Europe's Grocery War That's Not About Food
Pile it high and sell it cheap. That was the motto of Sir Jack Cohen, who founded Tesco PLC (TCSDY.PK ) in 1924 with money he earned from Army service in World War I. In the years since, the British retailer has gone from a small grocery store in North London to an international retailing powerhouse. Currently the No.1 grocer in Britain with $48 billion a year in sales, Tesco has logged double-digit profit growth for three years running. It now operates in 10 countries around the globe and is the leader in six, including Thailand and Hungary -- prompting experts to dub it the Wal-Mart of Europe. "Tesco is emerging as a virtually impregnable retail machine," says Steve Gotham, senior retail analyst at Verdict Research Ltd., a retail consultancy in London.
So what happens when the Wal-Mart of America goes after the Wal-Mart of Europe? A classic battle of titans, right in the shopping centers of Britain. Wal-Mart-owned Asda Group Ltd. recently overtook J. Sainsbury PLC to become Britain's No.2 grocer. Now it's on a mission to knock Tesco from its perch.
Theirs is not really a food fight: The weapons of choice are products like yoga mats and CDs. Nearly one-fifth of Tesco's revenues come from what it calls nonfood items -- double the share ten years ago, according to Verdict Research. Tesco is eager to keep the category growing, since nonfood items boast margins of about 9%, vs. 5% for food. Tesco sells more CDs than Virgin Mega- stores, and its Cherokee clothing line, introduced last year, is now the fastest-growing brand in Britain. Says incoming Chairman David Reid: "We're very serious about nonfood."
And so is Asda. In September, it kicked off a 12-month pilot project of selling its popular George clothing line in stand-alone stores. The move is aimed directly at Tesco's Cherokee line. Sainsbury PLC is also fighting for a piece of this market: It recently unveiled a new line of 2,500 goods for the home, including everything from frames to cookware.
Such moves by both chains make Tesco executives nervous, although they see Asda as the bigger threat. Unlike Sainsbury's, which caters to more upscale customers, Asda offers Tesco-like low prices. In fact, Tesco takes Asda so seriously that at its larger stores, the shelves are dotted with little cards that list the prices for goods -- and what consumers would pay if they were to shop at Asda or Boots (BOOYY ) instead.

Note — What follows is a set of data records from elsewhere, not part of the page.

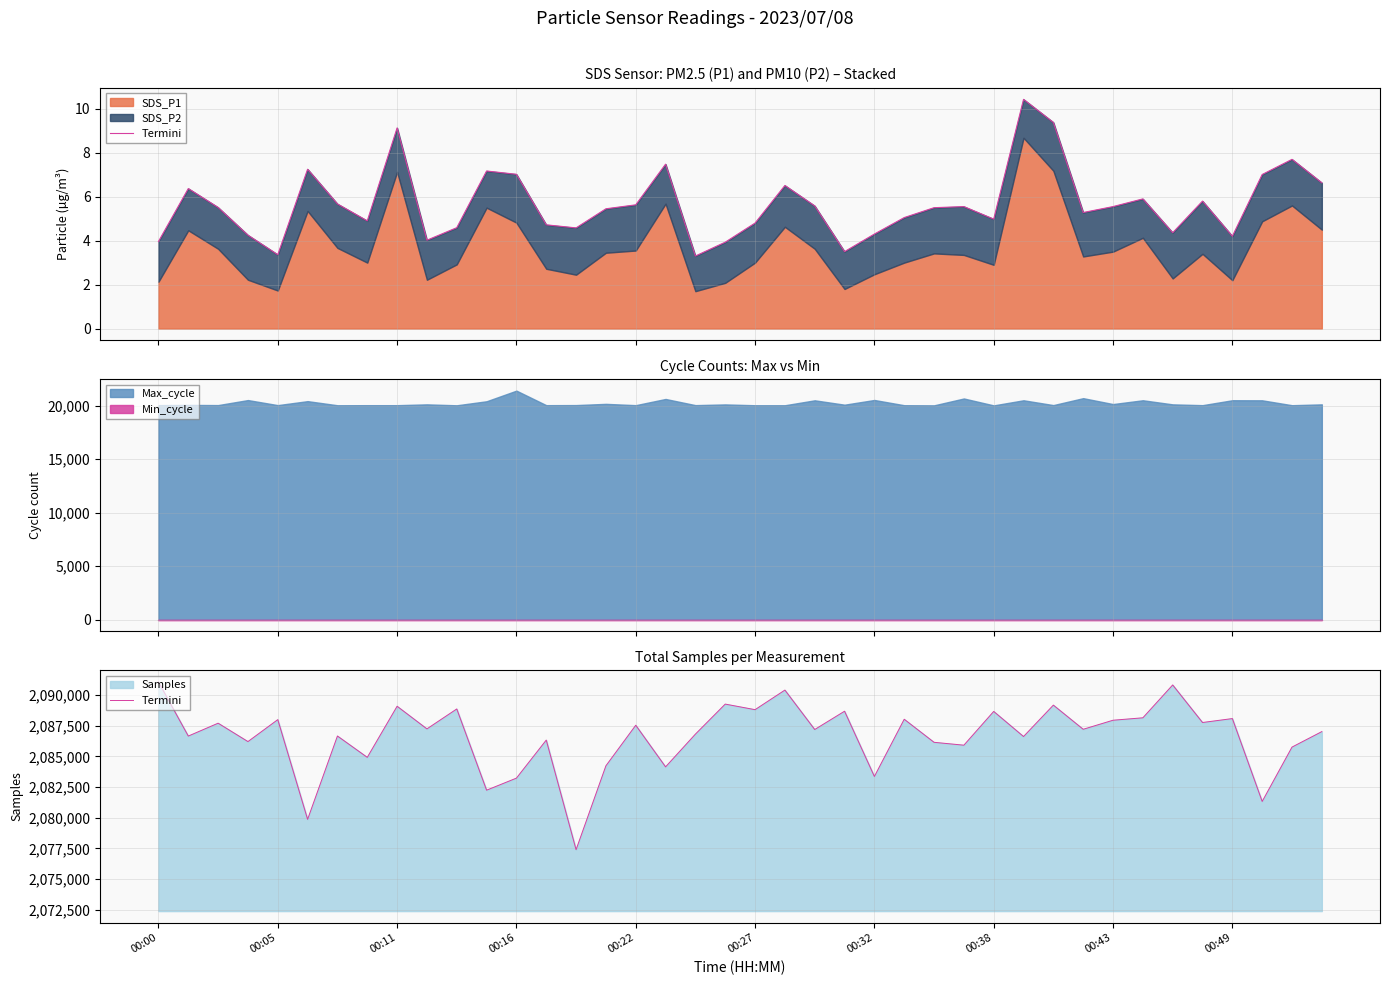

What is the difference between the maximum and minimum values?

13655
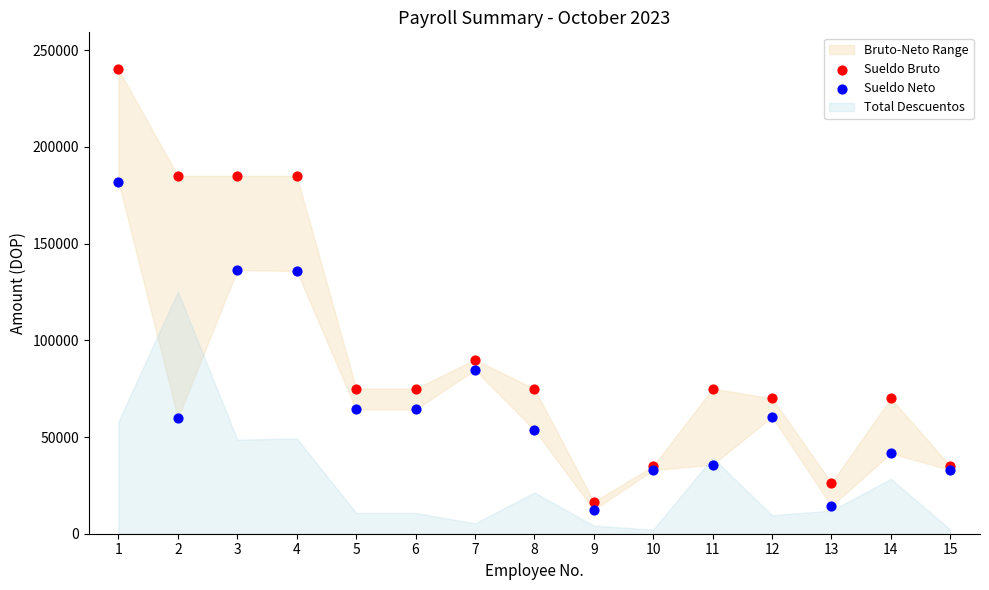

Which series has the largest Y range (max minus min)?

Sueldo Bruto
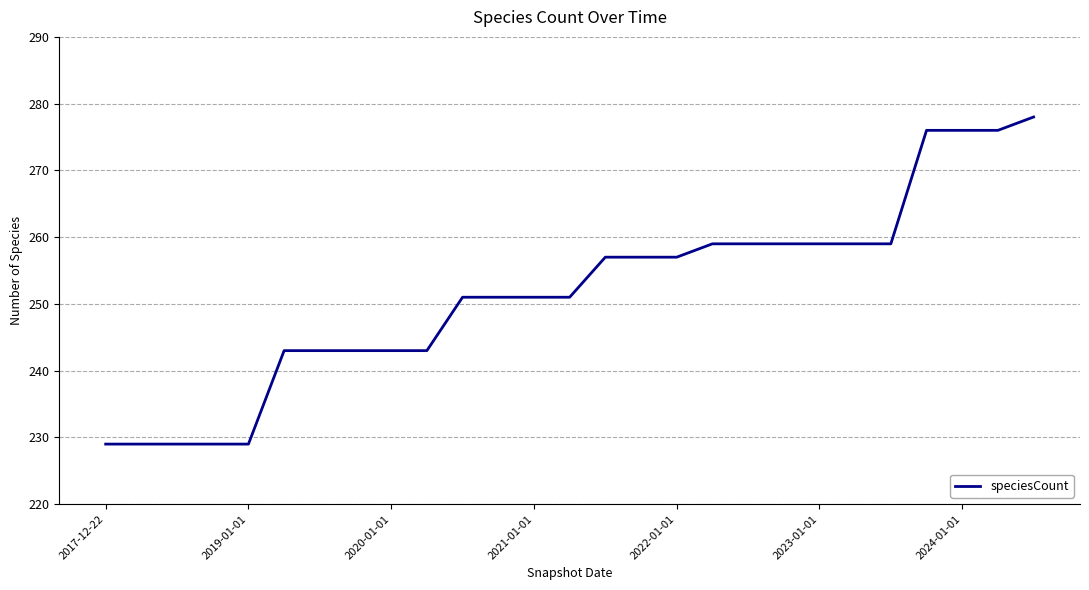

What is the maximum value shown in the chart?

278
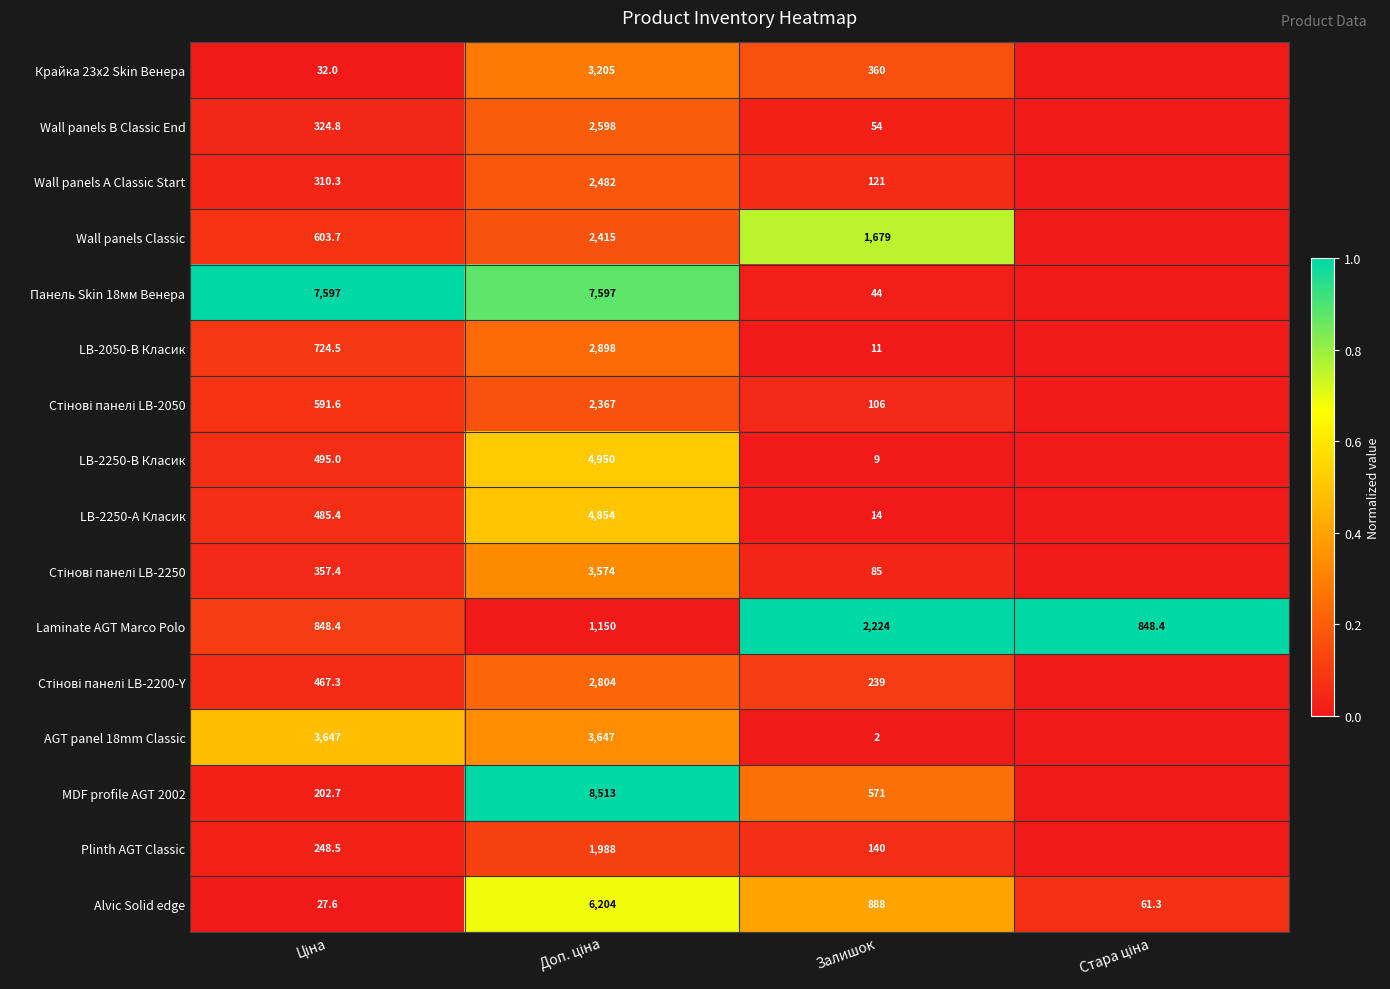

True or false: Alvic Solid edge has a value of 888.0 at Залишок.

True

A look at the shelf signs at Tesco's Kensington store in London reveals why the top brass is worried: Prices at Tesco and Asda are largely the same. Sure, Tesco, with its nearly 2,000 British outlets spanning everything from convenience stores to hypermarkets, typically rakes in more than 11/2 times the sales that Asda does each quarter. But Asda clearly has momentum. Its sales have been growing at a 10% annual clip, and it has opened 10 new stores this year, bringing its total to 263.
To stay on top, Tesco will rely on marketing tools it has perfected over the years. Each quarter it analyzes the data it collects from its 10 million regular, club-card-holding customers. It also solicits feedback from shoppers by means of phone and written surveys, along with customer panels. The approach is even more sophisticated than that of Wal-Mart, according to Mia Kirchgaessner, an analyst at Sanford C. Bernstein (AC ) & Co. "They are extremely good at using their data," she says.
Tesco watchers are betting the retailer will stay ahead -- for now. To do that, its stores are slashing prices by more than $300 million this year. "Even though we're successful, we're never complacent," says Sir Terry Leahy, Tesco's chief executive. The marketing war begins in aisle nine.